WORK REQUIRED: Each entry that follows should be retyped exactly.

Page segmentation data
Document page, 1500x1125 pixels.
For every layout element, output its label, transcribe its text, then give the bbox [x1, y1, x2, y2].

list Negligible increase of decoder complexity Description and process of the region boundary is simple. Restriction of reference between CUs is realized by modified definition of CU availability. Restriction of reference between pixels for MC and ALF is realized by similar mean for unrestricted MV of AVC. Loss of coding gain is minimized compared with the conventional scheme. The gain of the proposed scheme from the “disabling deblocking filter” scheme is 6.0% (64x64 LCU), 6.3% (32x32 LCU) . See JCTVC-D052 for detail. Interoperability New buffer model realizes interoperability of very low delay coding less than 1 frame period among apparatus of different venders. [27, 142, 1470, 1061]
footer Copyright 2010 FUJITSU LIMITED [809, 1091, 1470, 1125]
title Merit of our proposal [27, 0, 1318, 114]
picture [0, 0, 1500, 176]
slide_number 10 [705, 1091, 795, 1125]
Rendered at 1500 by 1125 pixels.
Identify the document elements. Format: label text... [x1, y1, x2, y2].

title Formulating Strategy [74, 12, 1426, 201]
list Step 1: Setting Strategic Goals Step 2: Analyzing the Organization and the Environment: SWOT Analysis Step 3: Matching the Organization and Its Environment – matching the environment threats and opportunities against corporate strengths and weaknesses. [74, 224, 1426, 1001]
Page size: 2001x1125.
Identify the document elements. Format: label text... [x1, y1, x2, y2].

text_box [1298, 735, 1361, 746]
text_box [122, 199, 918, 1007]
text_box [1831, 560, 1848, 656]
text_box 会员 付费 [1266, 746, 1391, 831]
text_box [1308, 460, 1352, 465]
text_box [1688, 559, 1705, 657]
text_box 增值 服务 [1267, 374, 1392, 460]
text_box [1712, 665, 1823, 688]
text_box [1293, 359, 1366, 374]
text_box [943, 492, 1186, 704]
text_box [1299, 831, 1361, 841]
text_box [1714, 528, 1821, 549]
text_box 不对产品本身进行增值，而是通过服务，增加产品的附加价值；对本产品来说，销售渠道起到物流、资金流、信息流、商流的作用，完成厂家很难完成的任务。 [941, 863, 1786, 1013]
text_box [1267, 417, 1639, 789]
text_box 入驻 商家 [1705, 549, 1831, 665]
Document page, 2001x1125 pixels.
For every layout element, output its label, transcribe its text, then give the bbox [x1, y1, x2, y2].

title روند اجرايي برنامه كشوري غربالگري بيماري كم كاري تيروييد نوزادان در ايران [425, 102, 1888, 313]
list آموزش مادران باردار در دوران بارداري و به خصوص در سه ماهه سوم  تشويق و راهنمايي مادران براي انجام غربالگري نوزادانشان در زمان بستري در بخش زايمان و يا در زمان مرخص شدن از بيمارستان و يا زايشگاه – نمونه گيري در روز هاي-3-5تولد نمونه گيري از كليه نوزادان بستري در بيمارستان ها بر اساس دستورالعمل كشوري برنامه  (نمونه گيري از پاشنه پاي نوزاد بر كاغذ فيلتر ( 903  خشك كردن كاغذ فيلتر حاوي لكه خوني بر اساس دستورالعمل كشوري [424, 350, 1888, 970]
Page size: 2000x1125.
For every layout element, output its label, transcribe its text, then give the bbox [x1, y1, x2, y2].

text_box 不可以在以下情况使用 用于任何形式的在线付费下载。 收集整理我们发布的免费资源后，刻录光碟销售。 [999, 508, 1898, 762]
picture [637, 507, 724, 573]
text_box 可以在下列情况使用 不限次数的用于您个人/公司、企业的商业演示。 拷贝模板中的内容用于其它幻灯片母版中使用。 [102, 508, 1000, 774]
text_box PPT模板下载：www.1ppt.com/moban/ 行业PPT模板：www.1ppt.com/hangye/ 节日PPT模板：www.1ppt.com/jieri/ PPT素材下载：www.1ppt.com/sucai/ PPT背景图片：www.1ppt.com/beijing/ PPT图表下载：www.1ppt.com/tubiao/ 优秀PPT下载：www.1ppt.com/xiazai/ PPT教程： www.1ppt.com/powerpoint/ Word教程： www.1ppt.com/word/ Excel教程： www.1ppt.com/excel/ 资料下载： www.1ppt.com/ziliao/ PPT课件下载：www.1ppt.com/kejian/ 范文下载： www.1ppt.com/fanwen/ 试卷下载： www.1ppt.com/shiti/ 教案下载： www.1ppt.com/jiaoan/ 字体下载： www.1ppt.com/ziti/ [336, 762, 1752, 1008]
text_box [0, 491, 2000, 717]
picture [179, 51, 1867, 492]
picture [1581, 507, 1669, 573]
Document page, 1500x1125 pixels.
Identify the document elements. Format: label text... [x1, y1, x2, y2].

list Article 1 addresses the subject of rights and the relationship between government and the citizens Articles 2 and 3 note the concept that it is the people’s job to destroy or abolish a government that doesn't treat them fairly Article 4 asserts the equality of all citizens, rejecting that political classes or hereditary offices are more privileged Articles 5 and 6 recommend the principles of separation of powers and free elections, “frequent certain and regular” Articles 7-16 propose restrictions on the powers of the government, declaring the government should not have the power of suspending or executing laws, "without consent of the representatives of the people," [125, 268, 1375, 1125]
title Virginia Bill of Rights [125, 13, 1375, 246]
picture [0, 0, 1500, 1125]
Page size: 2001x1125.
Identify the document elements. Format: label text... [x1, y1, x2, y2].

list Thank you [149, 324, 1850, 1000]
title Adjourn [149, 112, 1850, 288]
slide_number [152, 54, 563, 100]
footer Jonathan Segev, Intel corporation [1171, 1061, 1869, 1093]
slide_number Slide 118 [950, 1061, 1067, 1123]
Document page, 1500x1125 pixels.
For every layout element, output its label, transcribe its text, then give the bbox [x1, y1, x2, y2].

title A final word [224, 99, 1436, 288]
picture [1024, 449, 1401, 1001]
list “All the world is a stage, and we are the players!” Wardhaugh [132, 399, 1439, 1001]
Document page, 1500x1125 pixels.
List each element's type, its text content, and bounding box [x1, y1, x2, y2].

WRITTEN SOLUTION:
Document page, 1500x1125 pixels.
For every layout element, output its label, transcribe its text, then give the bbox [x1, y1, x2, y2].

list Negligible increase of decoder complexity Description and process of the region boundary is simple. Restriction of reference between CUs is realized by modified definition of CU availability. Restriction of reference between pixels for MC and ALF is realized by similar mean for unrestricted MV of AVC. Loss of coding gain is minimized compared with the conventional scheme. The gain of the proposed scheme from the “disabling deblocking filter” scheme is 6.0% (64x64 LCU), 6.3% (32x32 LCU) . See JCTVC-D052 for detail. Interoperability New buffer model realizes interoperability of very low delay coding less than 1 frame period among apparatus of different venders. [27, 142, 1470, 1061]
footer Copyright 2010 FUJITSU LIMITED [809, 1091, 1470, 1125]
title Merit of our proposal [27, 0, 1318, 114]
picture [0, 0, 1500, 176]
slide_number 10 [705, 1091, 795, 1125]
Rendered at 1500 by 1125 pixels.
Identify the document elements. Format: label text... [x1, y1, x2, y2].

title Formulating Strategy [74, 12, 1426, 201]
list Step 1: Setting Strategic Goals Step 2: Analyzing the Organization and the Environment: SWOT Analysis Step 3: Matching the Organization and Its Environment – matching the environment threats and opportunities against corporate strengths and weaknesses. [74, 224, 1426, 1001]
Page size: 2001x1125.
Identify the document elements. Format: label text... [x1, y1, x2, y2].

text_box [1298, 735, 1361, 746]
text_box [122, 199, 918, 1007]
text_box [1831, 560, 1848, 656]
text_box 会员 付费 [1266, 746, 1391, 831]
text_box [1308, 460, 1352, 465]
text_box [1688, 559, 1705, 657]
text_box 增值 服务 [1267, 374, 1392, 460]
text_box [1712, 665, 1823, 688]
text_box [1293, 359, 1366, 374]
text_box [943, 492, 1186, 704]
text_box [1299, 831, 1361, 841]
text_box [1714, 528, 1821, 549]
text_box 不对产品本身进行增值，而是通过服务，增加产品的附加价值；对本产品来说，销售渠道起到物流、资金流、信息流、商流的作用，完成厂家很难完成的任务。 [941, 863, 1786, 1013]
text_box [1267, 417, 1639, 789]
text_box 入驻 商家 [1705, 549, 1831, 665]
Document page, 2001x1125 pixels.
For every layout element, output its label, transcribe its text, then give the bbox [x1, y1, x2, y2].

title روند اجرايي برنامه كشوري غربالگري بيماري كم كاري تيروييد نوزادان در ايران [425, 102, 1888, 313]
list آموزش مادران باردار در دوران بارداري و به خصوص در سه ماهه سوم  تشويق و راهنمايي مادران براي انجام غربالگري نوزادانشان در زمان بستري در بخش زايمان و يا در زمان مرخص شدن از بيمارستان و يا زايشگاه – نمونه گيري در روز هاي-3-5تولد نمونه گيري از كليه نوزادان بستري در بيمارستان ها بر اساس دستورالعمل كشوري برنامه  (نمونه گيري از پاشنه پاي نوزاد بر كاغذ فيلتر ( 903  خشك كردن كاغذ فيلتر حاوي لكه خوني بر اساس دستورالعمل كشوري [424, 350, 1888, 970]
Page size: 2000x1125.
For every layout element, output its label, transcribe its text, then give the bbox [x1, y1, x2, y2].

text_box 不可以在以下情况使用 用于任何形式的在线付费下载。 收集整理我们发布的免费资源后，刻录光碟销售。 [999, 508, 1898, 762]
picture [637, 507, 724, 573]
text_box 可以在下列情况使用 不限次数的用于您个人/公司、企业的商业演示。 拷贝模板中的内容用于其它幻灯片母版中使用。 [102, 508, 1000, 774]
text_box PPT模板下载：www.1ppt.com/moban/ 行业PPT模板：www.1ppt.com/hangye/ 节日PPT模板：www.1ppt.com/jieri/ PPT素材下载：www.1ppt.com/sucai/ PPT背景图片：www.1ppt.com/beijing/ PPT图表下载：www.1ppt.com/tubiao/ 优秀PPT下载：www.1ppt.com/xiazai/ PPT教程： www.1ppt.com/powerpoint/ Word教程： www.1ppt.com/word/ Excel教程： www.1ppt.com/excel/ 资料下载： www.1ppt.com/ziliao/ PPT课件下载：www.1ppt.com/kejian/ 范文下载： www.1ppt.com/fanwen/ 试卷下载： www.1ppt.com/shiti/ 教案下载： www.1ppt.com/jiaoan/ 字体下载： www.1ppt.com/ziti/ [336, 762, 1752, 1008]
text_box [0, 491, 2000, 717]
picture [179, 51, 1867, 492]
picture [1581, 507, 1669, 573]
Document page, 1500x1125 pixels.
Identify the document elements. Format: label text... [x1, y1, x2, y2].

list Article 1 addresses the subject of rights and the relationship between government and the citizens Articles 2 and 3 note the concept that it is the people’s job to destroy or abolish a government that doesn't treat them fairly Article 4 asserts the equality of all citizens, rejecting that political classes or hereditary offices are more privileged Articles 5 and 6 recommend the principles of separation of powers and free elections, “frequent certain and regular” Articles 7-16 propose restrictions on the powers of the government, declaring the government should not have the power of suspending or executing laws, "without consent of the representatives of the people," [125, 268, 1375, 1125]
title Virginia Bill of Rights [125, 13, 1375, 246]
picture [0, 0, 1500, 1125]
Page size: 2001x1125.
Identify the document elements. Format: label text... [x1, y1, x2, y2].

list Thank you [149, 324, 1850, 1000]
title Adjourn [149, 112, 1850, 288]
slide_number [152, 54, 563, 100]
footer Jonathan Segev, Intel corporation [1171, 1061, 1869, 1093]
slide_number Slide 118 [950, 1061, 1067, 1123]
Document page, 1500x1125 pixels.
For every layout element, output its label, transcribe its text, then give the bbox [x1, y1, x2, y2].

title A final word [224, 99, 1436, 288]
picture [1024, 449, 1401, 1001]
list “All the world is a stage, and we are the players!” Wardhaugh [132, 399, 1439, 1001]
Document page, 1500x1125 pixels.
List each element's type, its text content, and bounding box [x1, y1, x2, y2].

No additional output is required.